Technology Sharing

Kafka Producer

2024-07-12

한어Русский языкEnglishFrançaisIndonesianSanskrit日本語DeutschPortuguêsΕλληνικάespañolItalianoSuomalainenLatina

Producer

Producers are responsible for creating messages and then delivering them to Kafka.
insert image description here

Load Balancing

  1. Polling strategy.
  2. Random strategy.
  3. Hash according to the key.

Kafka's default partitioning strategy: If a key is specified, messages with the same key are sent to the same partition (partitions are ordered); if no key is specified, a polling strategy is used.

Send a message

acks specifies how many partition replicas must receive the message before the producer considers the message written successfully.

There is no superiority or inferiority among the three methods, but the appropriate strategy should be selected according to local conditions. A trade-off needs to be made between performance and reliability.

There are three ways to send messages:

Send and forget.

acks = 0。
After sending a message, the producer does not wait for any response from the broker. In most cases, the message can be delivered successfully because Kafka is highly available and the producer has a mechanism to automatically try to resend.

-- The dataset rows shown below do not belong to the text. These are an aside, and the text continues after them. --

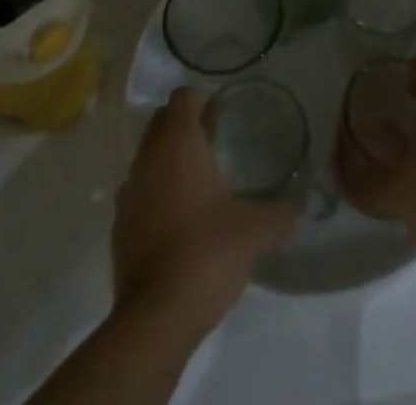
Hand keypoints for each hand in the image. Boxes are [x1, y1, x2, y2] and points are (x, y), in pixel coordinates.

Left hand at [111, 87, 294, 334]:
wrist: (155, 319)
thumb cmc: (206, 255)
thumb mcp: (254, 232)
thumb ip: (279, 214)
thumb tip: (297, 206)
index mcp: (179, 144)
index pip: (183, 96)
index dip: (202, 99)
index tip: (222, 115)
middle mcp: (149, 158)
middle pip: (160, 120)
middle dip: (183, 123)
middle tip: (212, 141)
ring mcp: (128, 192)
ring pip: (146, 155)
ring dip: (166, 158)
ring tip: (195, 182)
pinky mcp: (118, 226)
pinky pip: (137, 192)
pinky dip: (153, 193)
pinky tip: (176, 219)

However, if a non-retryable error or timeout occurs, the message will be lost and the application will not receive any information or exceptions.
With other configurations being the same, setting acks to 0 can achieve maximum throughput.

Asynchronous Send

acks=1, default value.
After the producer sends the message, as long as the leader replica of the partition successfully writes the message, it will receive a successful response from the server.

  • If the message cannot be written to the leader replica, for example, when the leader replica crashes and a new leader replica is being re-elected, the producer will receive an error response. To avoid message loss, the producer can choose to resend the message.
  • If the message is written to the leader replica and a successful response is returned to the producer, and the leader replica crashes before being pulled by other follower replicas, the message will still be lost because the newly elected leader replica does not have the corresponding message.
    Setting acks to 1 is a compromise between message reliability and throughput.
Synchronous Send

acks = -1 or acks = all.
After sending a message, the producer needs to wait for all replicas in the ISR to successfully write the message before receiving a successful response from the server.
Under the same configuration environment, setting acks to -1 (all) can achieve the strongest reliability. However, this does not mean that the message is reliable, because there may only be a leader copy in the ISR, which degenerates to the situation of acks=1.